IFFBoston: Student filmmaker drew inspiration from China trip

%22Since+The+Blood%2C%22+directed+by+Jordan+Malachi+is+an+abstract+short+film+about+a+divine+feminine+spirit+forced+to+live+as+a+human+woman.

Jordan Malachi

“Since The Blood,” directed by Jordan Malachi is an abstract short film about a divine feminine spirit forced to live as a human woman.

With the Boston Independent Film Festival finished, I’ve seen some great directors of films that have a lot to offer in the movie business. From action to comedies, documentaries and short stories, this festival season was nothing like before despite being virtual.

It was also a wonderful opportunity to see future young filmmakers during the first week of the festival. The student shorts showcase showed many amazing films and projects. 

The short film that stood out to me the most was “Since the Blood,” directed by Jordan Malachi of Fitchburg State University. The story is about an Ancient Chinese goddess’s quest to rewrite the wrong that was done to her.

Malachi was inspired by her year-long study abroad trip to China at the Tsinghua University in Beijing and is very drawn to Daoism and Taoism. I had the chance to sit down with her virtually to dive more into the piece and what inspired it. 

Malachi was so excited to be talking about her film – and funny while doing it.

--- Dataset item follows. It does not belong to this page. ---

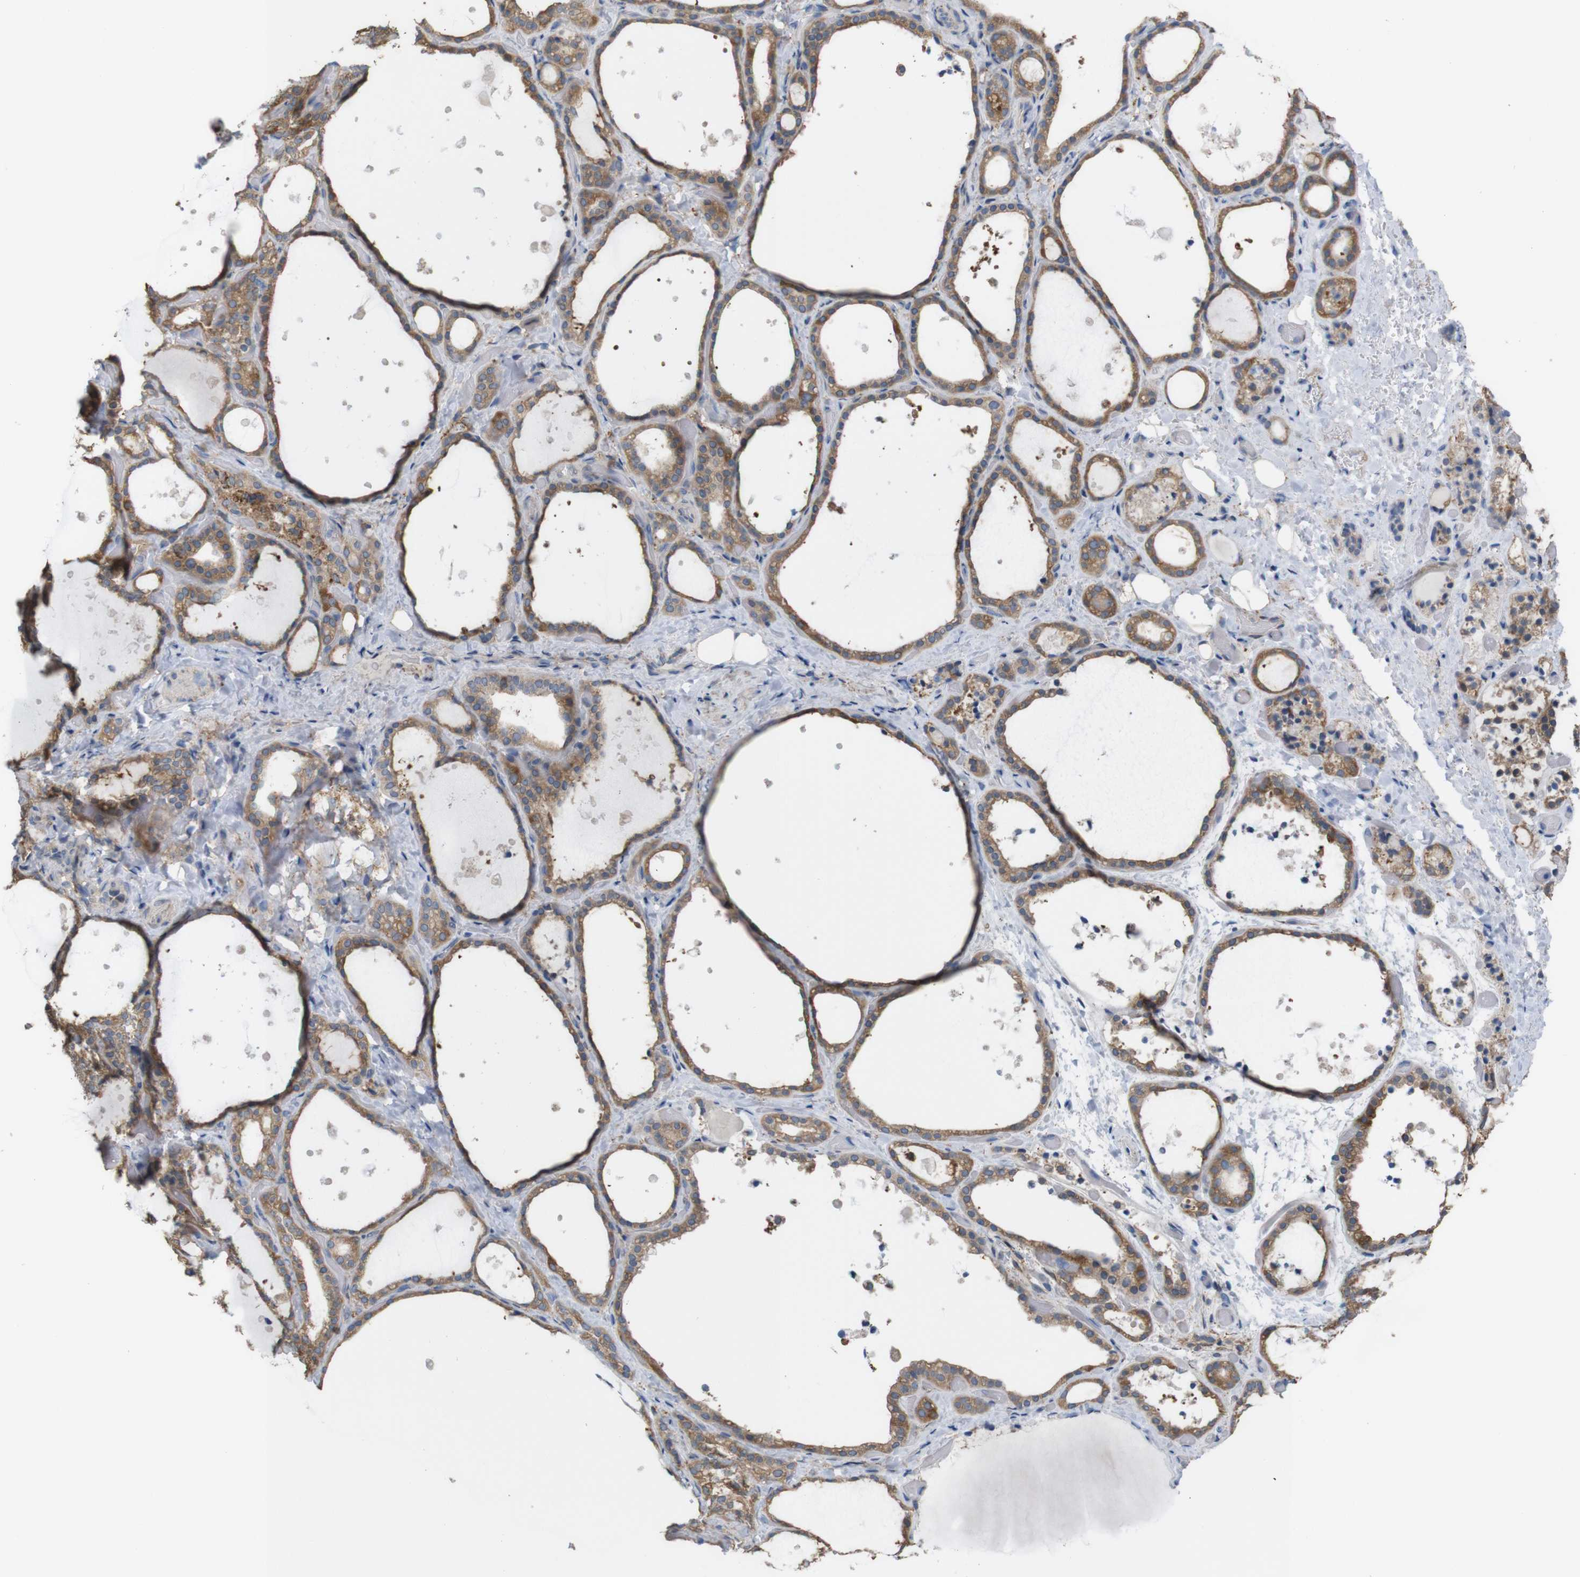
{"staining": {"intensity": "moderate", "quantity": ">75%", "location": "cytoplasmic/membranous"}, "tissue": "thyroid gland", "cell_type": "Glandular cells", "image_type": "normal", "snomed": [{"axis": "morphology", "description": "Normal tissue, NOS"}, {"axis": "topography", "description": "Thyroid gland"}], "caption": "Normal thyroid gland displays moderate cytoplasmic/membranous positivity in about >75% of glandular cells Nuclei are stained in blue..", "gene": "PTPRR", "patient": {"sex": "female", "age": 44}}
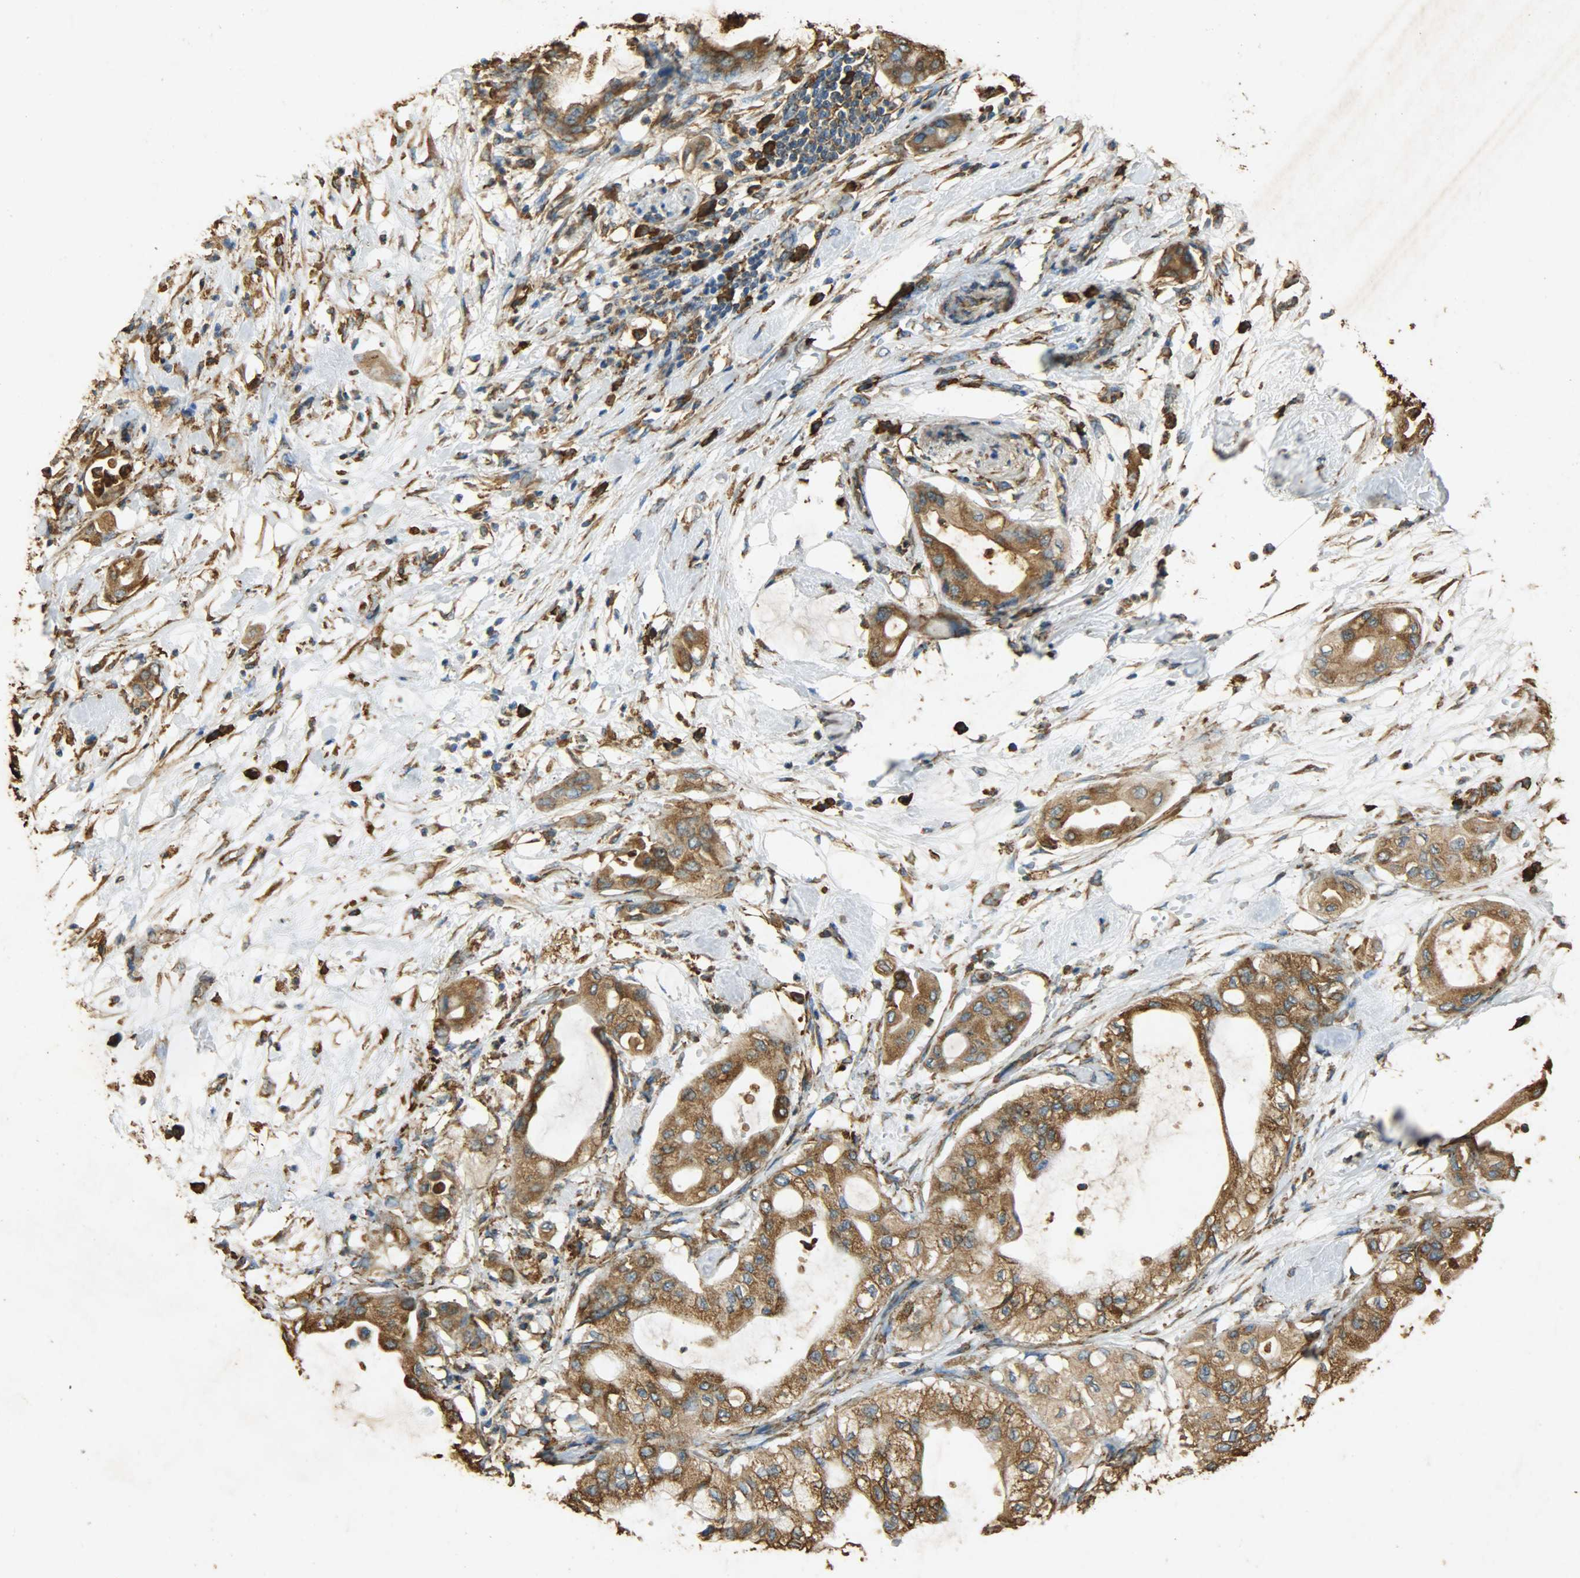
{"staining": {"intensity": "moderate", "quantity": ">75%", "location": "cytoplasmic/membranous"}, "tissue": "pancreatic cancer", "cell_type": "Tumor cells", "image_type": "cancer", "snomed": [{"axis": "morphology", "description": "Adenocarcinoma, NOS"}, {"axis": "morphology", "description": "Adenocarcinoma, metastatic, NOS"}, {"axis": "topography", "description": "Lymph node"}, {"axis": "topography", "description": "Pancreas"}, {"axis": "topography", "description": "Duodenum"}], "caption": "There is medium levels of moderate cytoplasmic/membranous expression in tumor cells of adenocarcinoma (pancreatic), as demonstrated by immunohistochemical staining (brown color).", "gene": "HSP90B1", "patient": {"sex": "female", "age": 64}}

But she also mentioned how the pandemic struck during the middle of the production on her film, and how she had to work with her school’s new safety protocols to get the project done.

“I was sitting on this story for years,” Malachi said. “I really wanted to feel natural and it was my baby and I wanted to make it perfect.”

She also said the film was shot in the first week of March of 2020 before the COVID-19 shutdown. 

“It was supposed to all be shot in March of last year before everything fell apart,” Malachi said. “I already had a producer there.” She said her producer Morgan Wynkoop had a production after summer.

Malachi’s work was a bit difficult to create because of the pandemic and had to be reshaped due to safety guidelines at her school. She said her professor gave students the idea to improvise and to rewrite the script to fit her vision. 

“In the original, the male actor [Brandon Prentiss] was supposed to kiss the female actress [Rebecca Joseph] and touch her in the montage, but that wasn’t allowed,” Malachi said.

While we were exchanging our similar stories on traveling abroad to China and Japan, Malachi chuckled and said she “cried a little” when she found out she had been accepted to study abroad there. Going to China had been a dream of hers since she was a kid, when she was being taught Chinese by a teacher at a local high school who was very passionate about the language. 

“After the class, I was like ‘I’m going to China,” Malachi said. “Everyone was like, ‘That’s a cute travel idea,’ and I was like, ‘No, I’m going to find a way to go.” 

Malachi talked about how things were difficult when she came back to the U.S. from her study abroad program. 

“It was like a reverse culture shock for me, I was like, why aren’t the white people speaking Russian,” she said due to China’s proximity to Russia. 

Malachi said studying abroad is a great opportunity, and if it’s your dream to travel, never give up on trying to see the world. 

“Don’t look to other people to validate [the experience] for you,” she said. 

Malachi said people would sometimes look at her differently when she mentioned wanting to go to China. They would tell her things like, “It’s so dirty there, are you sure you want to go there?” or “It’s so strange there.” But she cut those people out of her life and followed her dream to see the country and try something new. 

By the end of the interview, it was clear that being different, following your dreams and believing in your vision is what makes a film special. After graduating from Fitchburg State and doing an internship in Georgia, Malachi said she wants to make it in the film industry. 

That’s why she was so excited when chosen for IFFBoston and when I reached out to her for an interview. 

“I was like, ‘Oh my god, I made it as a writer!’” she chuckled. “Someone who looks like me thinks my story is good.” 

The way Malachi talked about her movie and her idea of filmmaking showed a true passion for this art. She has a super bright future in filmmaking ahead of her and I can’t wait to see what she has in store for us.